Description of the task.
Below is a listing; write it out exactly and drop any images from it.

Source data.
<<<<

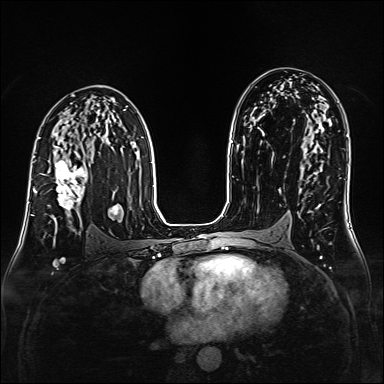
Breast MRI (dynamic contrast-enhanced), one axial slice. Position 94 of 160 along the scan axis. Dynamic contrast-enhanced series, time point 2 of 6 at this slice position (early post-contrast). 1.5 T. TE 2.3 ms, TR 5.2 ms. 1 mm slice thickness. 384 × 384 image matrix, field of view 320 × 320 mm. Female patient.
Annotated regions visible in this slice (semi-automatic segmentation, software-assisted and operator-edited):
- enhancing-tissue mask used for the functional tumour volume (all voxels passing the contrast-enhancement thresholds inside the analysis volume; usually the tumour): bounding box <42,152,88,223> (left, top, right, bottom; pixels)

>>>>

Answer box.
Breast MRI (dynamic contrast-enhanced), one axial slice. Position 94 of 160 along the scan axis. Dynamic contrast-enhanced series, time point 2 of 6 at this slice position (early post-contrast). 1.5 T. TE 2.3 ms, TR 5.2 ms. 1 mm slice thickness. 384 × 384 image matrix, field of view 320 × 320 mm. Female patient.
Annotated regions visible in this slice (semi-automatic segmentation, software-assisted and operator-edited):
- enhancing-tissue mask used for the functional tumour volume (all voxels passing the contrast-enhancement thresholds inside the analysis volume; usually the tumour): bounding box <42,152,88,223> (left, top, right, bottom; pixels)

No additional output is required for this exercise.